I have deployed evcache to a highish load production environment and we appeared to have some kind of network glitch where cache calls ended up taking 10 seconds per call (or multiples of 10 i.e. 20 or 30 seconds). Even though I had sent the max timeout to 100ms, this resulted in threads backing up and server grinding to a hault.
As it was production we had very limited logging and I after extensive testing in QA I was unable to replicate the issue. So would anyone have any idea what could cause this?
evcache version:1.0.5
spymemcache version:2.7.3
ConfigurationManager.getConfigInstance();
EVCacheClientPoolManager.getInstance().initEVCache(applicationName);
evCache = (new EVCache.Builder()).setAppName(applicationName).enableZoneFallback().build();
Config
EC2_AVAILABILITY_ZONE=zone1
${evcache.pool.provider}=com.netflix.evcache.pool.standalone.ZoneClusteredEVCacheClientPoolImpl
${evcache.application.name}.${evcache.server.zone.a.name}.EVCacheClientPool.hosts">${evcache.server.zone.a.hostnames}=server1,server2,server3
${evcache.application.name}.${evcache.server.zone.b.name}.EVCacheClientPool.hosts">${evcache.server.zone.b.hostnames}=server4,server5,server6
${evcache.application.name}.EVCacheClientPool.poolSize">${evcache.connection.poolsize}=1
${evcache.application.name}.EVCacheClientPool.readTimeout">${evcache.read.timeout}=100
Logs Before problem
We recieved a number of these warnings from a heartbeat thread we had running
MemcachedConnection] - Could not redistribute to another node, retrying primary node for key11111111
The about 1 minute later (where there were a number of successful cache calls) we started having the issue.
Logs around problem time
[ n.s.m.MemcachedConnection] - Closing, and reopening {QA sa=/serverip_1:serverport, #Rops=2, #Wops=162, #iq=0, topRop=Cmd: -1 Opaque: -1 Keys: , topWop=Cmd: 0 Opaque: 1865615 Key: Anotherkey_V11, toWrite=0, interested=5}, attempt 0.

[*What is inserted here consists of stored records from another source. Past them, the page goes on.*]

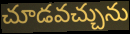
చూడవచ్చును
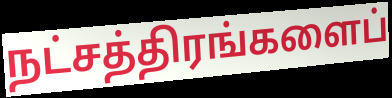
நட்சத்திரங்களைப்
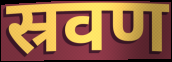
स्रवण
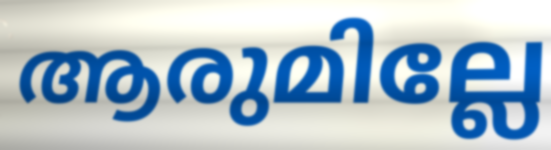
ആരുമില്ലേ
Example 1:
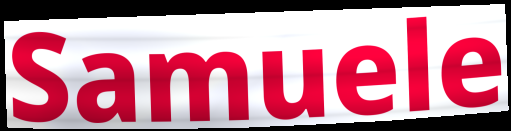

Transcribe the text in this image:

Samuele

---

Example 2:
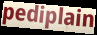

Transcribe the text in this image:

pediplain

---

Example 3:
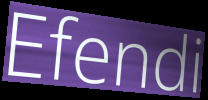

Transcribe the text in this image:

Efendi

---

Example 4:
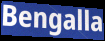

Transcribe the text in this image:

Bengalla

[ n.s.m.p.b.BinaryMemcachedNodeImpl] - Discarding partially completed op: Cmd: -1 Opaque: -1 Keys:
[5ad1c8ab56d9445fa5aa4b0034c8c93d n.s.m.MemcachedConnection] - Could not redistribute to another node, retrying primary node for Anotherkey2_V11.

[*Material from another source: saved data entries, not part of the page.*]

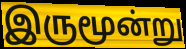
இருமூன்று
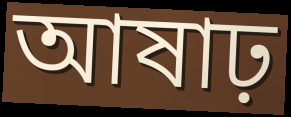
আষাঢ়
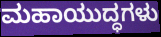
ಮಹಾಯುದ್ಧಗಳು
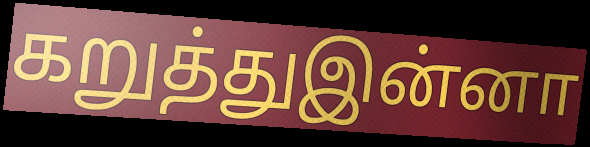
கறுத்துஇன்னா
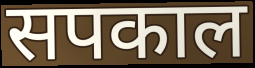
सपकाल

[ n.s.m.MemcachedConnection] - Closing, and reopening {QA sa=/serverip_2:serverport, #Rops=2, #Wops=220, #iq=0, topRop=Cmd: 1 Opaque: 1865530 Key: cckey_V11 Cas: 0 Exp: 0 Flags: 1 Data Length: 222, topWop=Cmd: 0 Opaque: 1865532 Key: cckey_V11, toWrite=0, interested=8}, attempt 0.
[ n.s.m.p.b.BinaryMemcachedNodeImpl] - Discarding partially completed op: Cmd: 1 Opaque: 1865530 Key: cckey_V11 Cas: 0 Exp: 0 Flags: 1 Data Length: 222
[ n.s.m.MemcachedConnection] - Closing, and reopening {QA sa=/serverip_3:serverport, #Rops=2, #Wops=180, #iq=0, topRop=Cmd: -1 Opaque: -1 Keys: , topWop=Cmd: 0 Opaque: 1865589 Key: cckey2_V11, toWrite=0, interested=5}, attempt 0.

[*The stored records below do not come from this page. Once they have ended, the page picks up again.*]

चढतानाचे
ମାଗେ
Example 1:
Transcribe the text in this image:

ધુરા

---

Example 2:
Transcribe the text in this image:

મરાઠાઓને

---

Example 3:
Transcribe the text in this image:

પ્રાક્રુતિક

[ n.s.m.p.b.BinaryMemcachedNodeImpl] - Discarding partially completed op: Cmd: -1 Opaque: -1 Keys:
Also I noticed the value DEFAULT_OP_QUEUE_MAX_BLOCK_TIME in the spymemcache code which coincidentally = 10 seconds. Which is quite strange, anyone know what this value is for?
DefaultConnectionFactory
public static final long DEFAULT_OP_QUEUE_MAX_BLOCK_TIME =
TimeUnit.SECONDS.toMillis(10);
Any ideas or help would be most welcome.